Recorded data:
────────

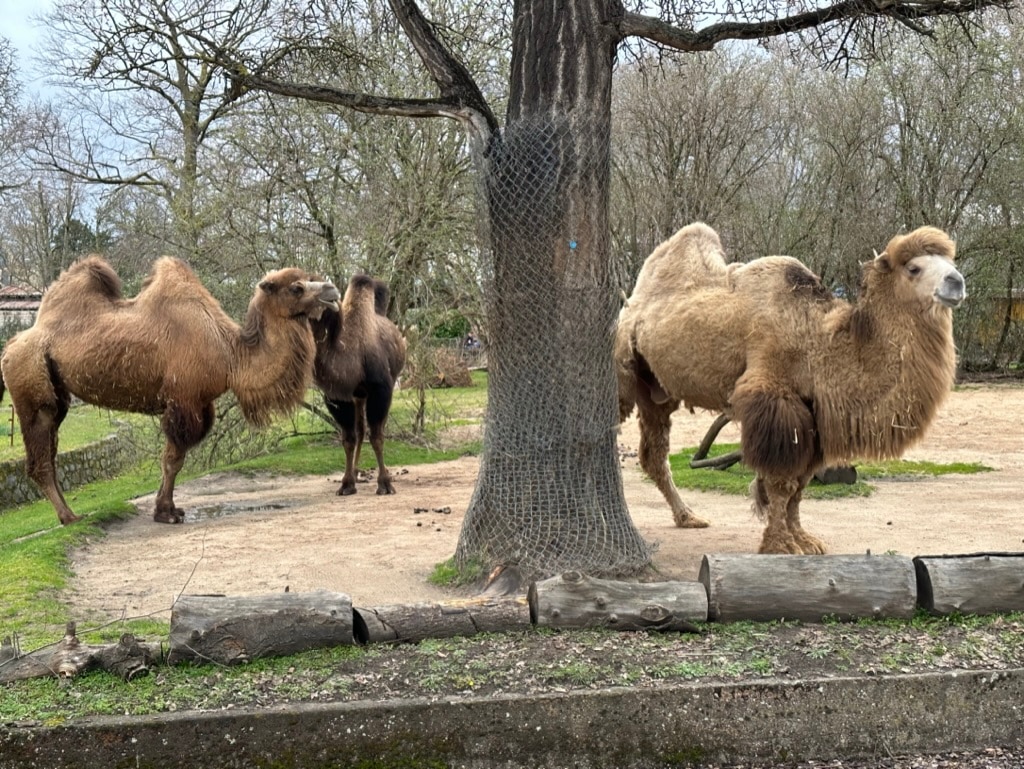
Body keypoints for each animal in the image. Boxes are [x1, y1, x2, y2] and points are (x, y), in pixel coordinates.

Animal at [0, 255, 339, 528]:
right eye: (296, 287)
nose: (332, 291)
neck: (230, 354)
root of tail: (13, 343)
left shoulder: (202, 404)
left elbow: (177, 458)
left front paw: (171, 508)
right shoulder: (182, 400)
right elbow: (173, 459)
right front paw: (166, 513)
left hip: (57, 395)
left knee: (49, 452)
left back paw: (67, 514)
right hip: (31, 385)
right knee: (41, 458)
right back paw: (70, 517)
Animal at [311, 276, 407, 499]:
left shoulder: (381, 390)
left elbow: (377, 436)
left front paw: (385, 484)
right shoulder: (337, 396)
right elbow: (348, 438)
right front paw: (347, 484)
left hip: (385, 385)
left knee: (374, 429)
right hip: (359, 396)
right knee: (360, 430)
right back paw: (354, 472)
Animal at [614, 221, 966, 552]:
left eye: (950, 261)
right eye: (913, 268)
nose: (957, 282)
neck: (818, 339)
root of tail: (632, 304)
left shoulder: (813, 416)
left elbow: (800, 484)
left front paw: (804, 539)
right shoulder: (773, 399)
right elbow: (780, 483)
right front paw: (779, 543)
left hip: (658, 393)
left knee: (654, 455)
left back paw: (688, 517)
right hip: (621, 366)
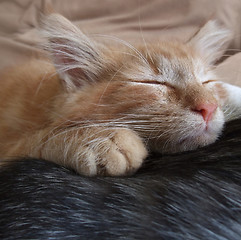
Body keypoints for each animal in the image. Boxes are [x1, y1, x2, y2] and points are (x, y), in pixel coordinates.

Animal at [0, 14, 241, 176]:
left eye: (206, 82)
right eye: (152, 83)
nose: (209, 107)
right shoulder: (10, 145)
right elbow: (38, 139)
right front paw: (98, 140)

────────

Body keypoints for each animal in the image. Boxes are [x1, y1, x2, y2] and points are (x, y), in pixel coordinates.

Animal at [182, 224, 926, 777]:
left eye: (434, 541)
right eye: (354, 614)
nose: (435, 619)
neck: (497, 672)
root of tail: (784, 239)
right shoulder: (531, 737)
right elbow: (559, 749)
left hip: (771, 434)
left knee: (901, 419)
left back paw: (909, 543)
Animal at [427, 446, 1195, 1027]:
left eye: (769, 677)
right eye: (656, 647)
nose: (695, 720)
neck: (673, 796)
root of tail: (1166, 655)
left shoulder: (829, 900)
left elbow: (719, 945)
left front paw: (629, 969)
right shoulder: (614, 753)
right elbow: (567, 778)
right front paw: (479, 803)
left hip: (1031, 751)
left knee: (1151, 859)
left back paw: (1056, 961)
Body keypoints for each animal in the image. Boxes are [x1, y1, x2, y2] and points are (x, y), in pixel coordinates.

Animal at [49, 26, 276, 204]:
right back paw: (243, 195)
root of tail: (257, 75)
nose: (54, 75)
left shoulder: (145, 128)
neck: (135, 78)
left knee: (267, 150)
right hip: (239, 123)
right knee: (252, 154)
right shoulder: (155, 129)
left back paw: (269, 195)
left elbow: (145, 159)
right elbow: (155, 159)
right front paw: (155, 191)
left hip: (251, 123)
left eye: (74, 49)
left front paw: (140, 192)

────────

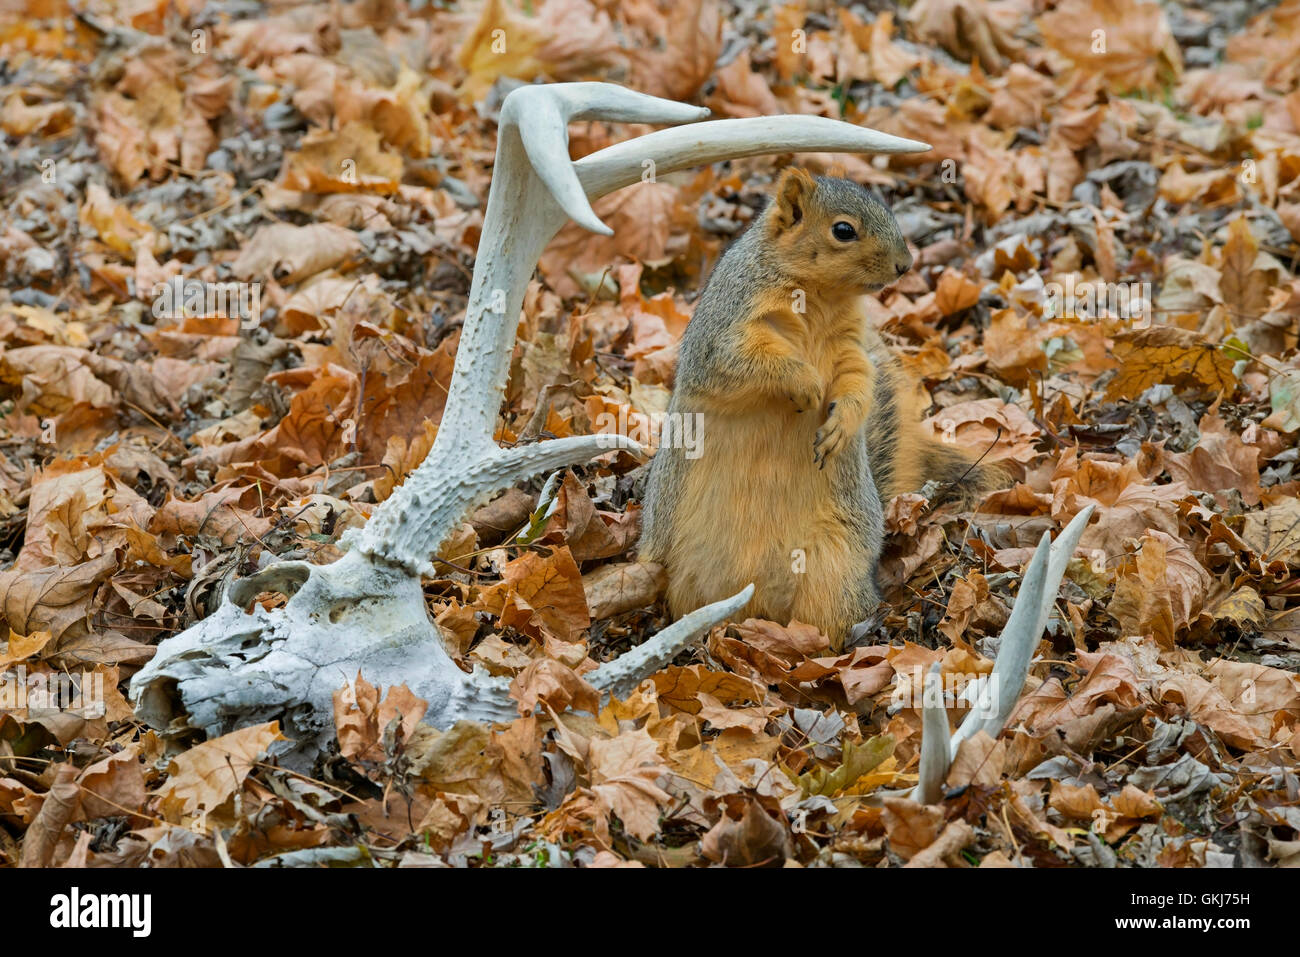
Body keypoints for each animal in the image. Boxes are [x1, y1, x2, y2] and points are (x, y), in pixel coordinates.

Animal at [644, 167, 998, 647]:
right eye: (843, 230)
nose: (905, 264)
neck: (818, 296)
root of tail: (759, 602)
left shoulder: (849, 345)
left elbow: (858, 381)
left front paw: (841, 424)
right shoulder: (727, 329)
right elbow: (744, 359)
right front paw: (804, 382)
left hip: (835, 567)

────────

WORK REQUIRED: Return exactly the lines above from the line that has "root of tail: (257, 75)" through the line that has "left front paw: (140, 192)", inclusive, and nothing else.

FINAL ANSWER:
root of tail: (257, 75)
nose: (54, 75)
left shoulder: (145, 128)
neck: (135, 78)
left knee: (267, 150)
right hip: (239, 123)
right knee: (252, 154)
right shoulder: (155, 129)
left back paw: (269, 195)
left elbow: (145, 159)
right elbow: (155, 159)
right front paw: (155, 191)
left hip: (251, 123)
left eye: (74, 49)
left front paw: (140, 192)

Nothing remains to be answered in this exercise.